April Highlights on TCM

This month on TCM, there are two intriguing double features, each highlighting the work of a particular actor at two very different stages in their lives and careers. I've always loved the idea of double bills, where you look at two films in light of one another and come away with a sense of both that is quite different from the one you would have had if you'd watched them separately. The reality of the double bill in theaters is, of course, almost a thing of the past (although Bruce Goldstein, a mainstay of the TCM Film Festival, is keeping them alive and well at New York's Film Forum), but I often think of how two pictures will play together when I'm planning what to watch with my family on Saturday afternoons, and I'm glad to see that TCM is continuing the practice.

Walter Huston Double Feature (April 14, 8pm) In 1934, Walter Huston played the role of the restless retired industrialist Sam Dodsworth in Sidney Howard's stage adaptation of Sinclair Lewis' novel. Two years later, William Wyler worked with Howard to bring Dodsworth to the screen for Samuel Goldwyn. He made one of the great films of the '30s, and Huston is astonishing in the picture. There isn't a trace of the transplanted stage performance, and he seems to be playing his wounded but dynamic character from the inside out. 13 years later, not so long before he died, Huston gave one of his very last performances in his son John's adaptation of B. Traven's The Treasure of the Sierra Madre, and he is just as deeply inside a very different kind of character, a rusty old prospector named Howard who has spent his life in the wilderness-different speech, different way of moving through the world, different way of being. Elia Kazan, in his autobiography A Life, refers to Huston's performance in that film as one among the "treasures of my life." Taken together, these two performances leave you with a picture of an artist with such a deep dedication to acting that he allows himself to remain open to absolutely anything.

Spencer Tracy and Joan Bennett (April 21, 8pm) Spencer Tracy was 17 years younger than Huston, but he also started in pictures at the beginning of the sound era. John Ford had spotted him in the stage production of The Last Mile and cast him in Up the River, and he stayed on at Fox through the mid-'30s, when he jumped to MGM. One of his very best Fox pictures was a programmer directed by Raoul Walsh called Me and My Gal, in which he played a Lower East Side patrolman who romances a neighborhood girl played by Joan Bennett. Large portions of the picture appear to have been improvised on the spot, and the wisecracking flirtations between Tracy and Bennett are wonderful: they appear to work in natural harmony, like two jazz musicians floating over and around each other's phrases. This was a particular gift of Tracy's, I think, because he gave the appearance of great ease with almost all his fellow actors, but it's wonderful to watch the two of them at this very early stage in their lives and their careers, when they were both so young and beautiful. 18 years later, they appeared together again in Vincente Minnelli's Father of the Bride, this time as a couple preparing for their daughter's wedding. Both had visibly aged, Tracy more noticeably than Bennett-he had become heftier and his face craggier, and he looked older than 50-and their middle class characters were in a state of mounting anxiety and exasperation throughout the picture. So it's inspiring to watch Tracy render this anxiousness with the same artistry and subtlety he brought to the role of Danny, albeit with two more decades of experience under his belt.

Raw records ->
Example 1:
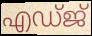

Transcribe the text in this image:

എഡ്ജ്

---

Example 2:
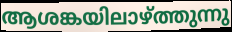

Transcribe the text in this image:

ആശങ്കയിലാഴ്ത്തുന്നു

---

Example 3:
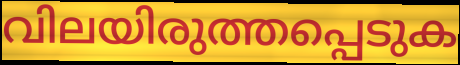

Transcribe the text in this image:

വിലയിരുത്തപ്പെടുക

* * *

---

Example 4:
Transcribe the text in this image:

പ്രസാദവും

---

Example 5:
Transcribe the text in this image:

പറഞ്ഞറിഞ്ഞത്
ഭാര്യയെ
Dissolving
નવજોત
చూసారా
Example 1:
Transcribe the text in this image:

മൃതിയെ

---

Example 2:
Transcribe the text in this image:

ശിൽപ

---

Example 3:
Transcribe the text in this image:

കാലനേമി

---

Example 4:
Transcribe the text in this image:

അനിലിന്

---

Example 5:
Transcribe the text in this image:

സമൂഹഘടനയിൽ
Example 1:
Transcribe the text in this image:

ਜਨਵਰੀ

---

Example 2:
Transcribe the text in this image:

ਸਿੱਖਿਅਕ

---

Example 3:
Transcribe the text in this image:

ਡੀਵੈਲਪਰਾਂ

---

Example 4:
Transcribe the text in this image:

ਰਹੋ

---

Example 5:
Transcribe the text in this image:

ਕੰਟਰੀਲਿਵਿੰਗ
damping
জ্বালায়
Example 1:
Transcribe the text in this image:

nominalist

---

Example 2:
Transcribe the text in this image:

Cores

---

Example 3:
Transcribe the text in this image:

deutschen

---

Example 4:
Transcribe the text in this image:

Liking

Aim of the task -> Reproduce the TCM April highlights between "This month on" and "continuing the practice.", inclusive, renaming "Saturday afternoons" to "Sunday evenings" throughout.

The solution ->
This month on TCM, there are two intriguing double features, each highlighting the work of a particular actor at two very different stages in their lives and careers. I've always loved the idea of double bills, where you look at two films in light of one another and come away with a sense of both that is quite different from the one you would have had if you'd watched them separately. The reality of the double bill in theaters is, of course, almost a thing of the past (although Bruce Goldstein, a mainstay of the TCM Film Festival, is keeping them alive and well at New York's Film Forum), but I often think of how two pictures will play together when I'm planning what to watch with my family on Sunday evenings, and I'm glad to see that TCM is continuing the practice.